In order to achieve this, the check trains several simple tree based models which try to predict given a sample metadata whether it will have a label. The relevant segments are detected by analyzing the different leafs of the trained trees.

Parameters
columnsUnion[Hashable, List[Hashable]] , default: None

Columns to check, if none are given checks all columns except ignored ones.

ignore_columnsUnion[Hashable, List[Hashable]] , default: None

Columns to ignore, if none given checks based on columns variable

n_top_columnsOptional[int] , default: 10

Number of features to use for segment search. Top columns are selected based on feature importance.

segment_minimum_size_ratio: float , default: 0.05

Minimum size ratio for segments. Will only search for segments of size >= segment_minimum_size_ratio * data_size.

n_samplesint , default: 10_000

Maximum number of samples to use for this check.

n_to_showint , default: 3

number of segments with the weakest performance to show.

categorical_aggregation_thresholdfloat , default: 0.05

In each categorical column, categories with frequency below threshold will be merged into “Other” category.

multiple_segments_per_columnbool , default: True

If True, will allow the same metadata column to be a segmenting column in multiple segments, otherwise each metadata column can appear in one segment at most.

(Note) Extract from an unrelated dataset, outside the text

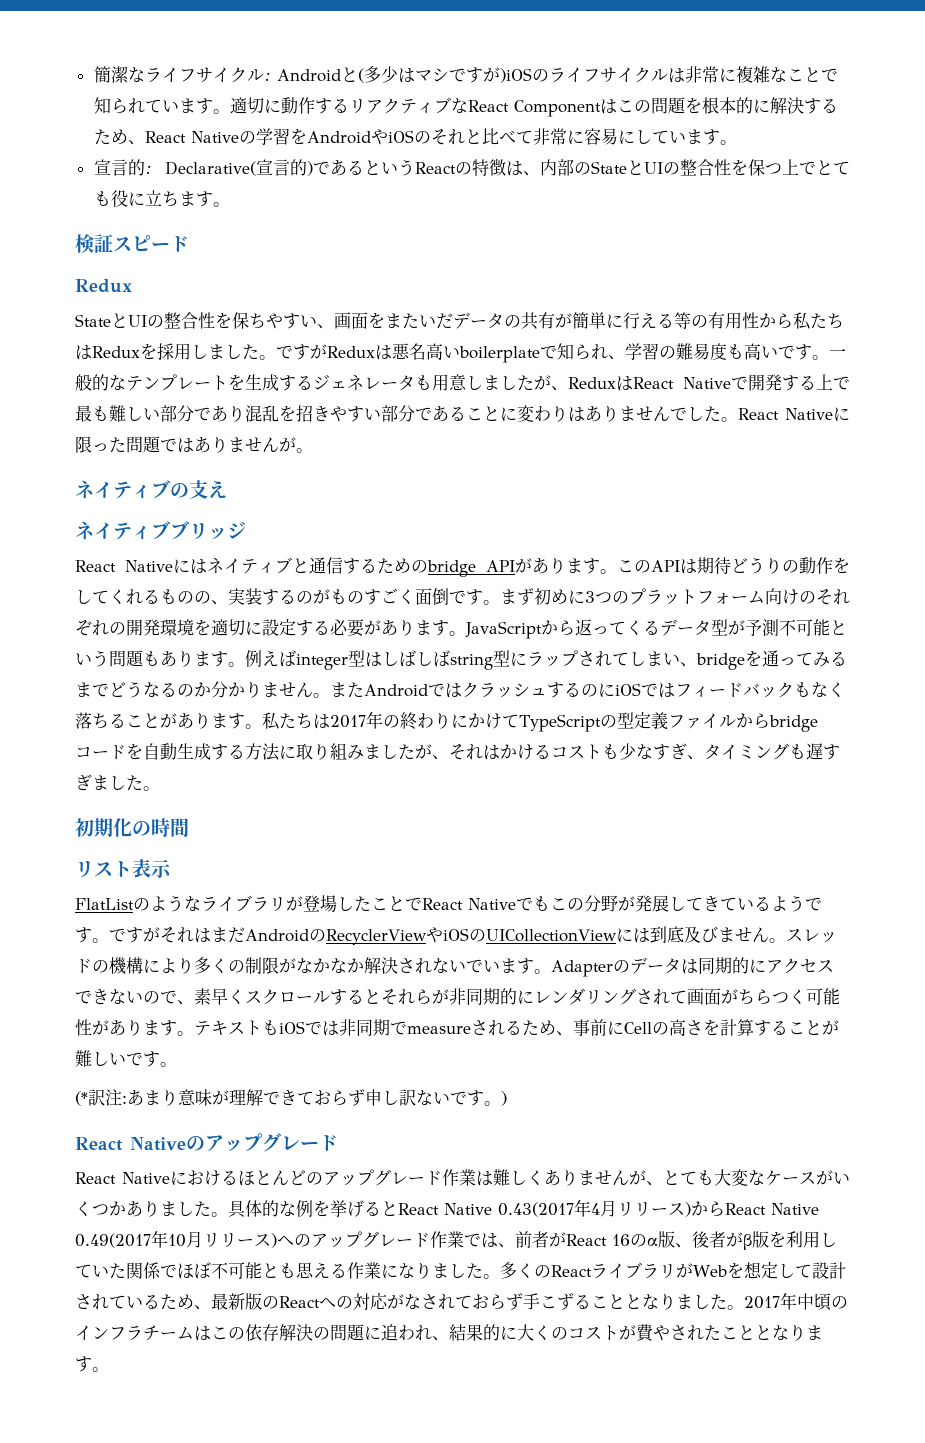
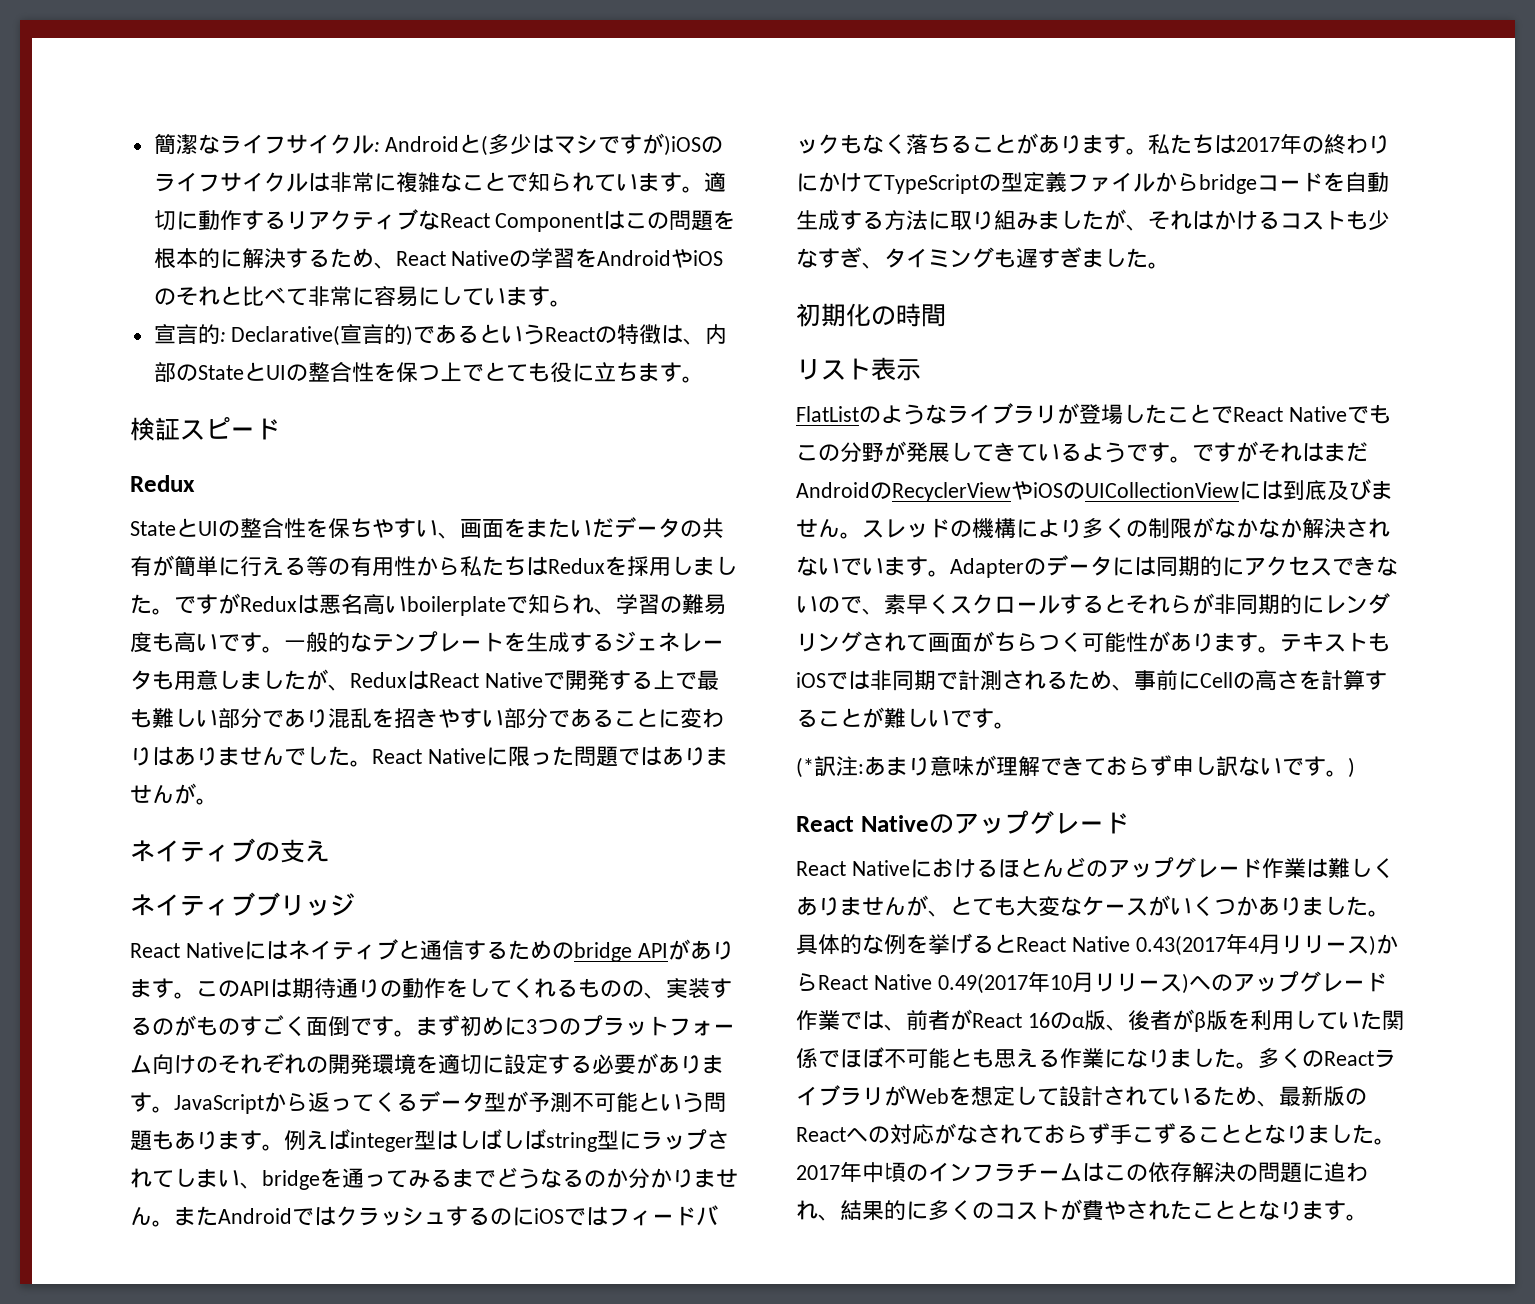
[731,557,765,574] どう -> [336,978,358,998] 通
(681, 966) none -> [1112,557,1134,576] に
[407,1026,471,1034] measure -> [958,670,1002,690] 計測
[517,1324,534,1341] 大 -> [928,1200,950,1221] 多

__init__(columns: Optional[Union[Hashable, List[Hashable]]] = None, ignore_columns: Optional[Union[Hashable, List[Hashable]]] = None, n_top_columns: Optional[int] = 10, segment_minimum_size_ratio: float = 0.05, n_samples: int = 10000, categorical_aggregation_threshold: float = 0.05, n_to_show: int = 3, multiple_segments_per_column: bool = True, **kwargs)[source]#
__new__(*args, **kwargs)#

Attributes

UnderAnnotatedMetaDataSegments.categorical_aggregation_threshold

UnderAnnotatedMetaDataSegments.min_category_size_ratio

UnderAnnotatedMetaDataSegments.n_to_show

UnderAnnotatedMetaDataSegments.n_top_features

UnderAnnotatedMetaDataSegments.random_state

UnderAnnotatedMetaDataSegments.segment_minimum_size_ratio

Methods

UnderAnnotatedMetaDataSegments.add_condition(...)

Add new condition function to the check.

UnderAnnotatedMetaDataSegments.add_condition_segments_annotation_ratio_greater_than([...])

Add condition - check that the in all segments annotation ratio is above the provided threshold.

UnderAnnotatedMetaDataSegments.add_condition_segments_relative_performance_greater_than([...])

Add condition - check that the score of the weakest segment is greater than supplied relative threshold.

UnderAnnotatedMetaDataSegments.clean_conditions()

Remove all conditions from this check instance.

UnderAnnotatedMetaDataSegments.conditions_decision(result)

Run conditions on given result.

UnderAnnotatedMetaDataSegments.config([...])

Return check configuration (conditions' configuration not yet supported).

UnderAnnotatedMetaDataSegments.from_config(conf)

Return check object from a CheckConfig object.

UnderAnnotatedMetaDataSegments.from_json(conf)

Deserialize check instance from JSON string.

UnderAnnotatedMetaDataSegments.metadata([...])

Return check metadata.

UnderAnnotatedMetaDataSegments.name()

Name of class in split camel case.

UnderAnnotatedMetaDataSegments.params([...])

Return parameters to show when printing the check.

UnderAnnotatedMetaDataSegments.remove_condition(index)

Remove given condition by index.

UnderAnnotatedMetaDataSegments.run(dataset)

Run check.

UnderAnnotatedMetaDataSegments.run_logic(...)

Run check.

UnderAnnotatedMetaDataSegments.to_json([...])

Serialize check instance to JSON string.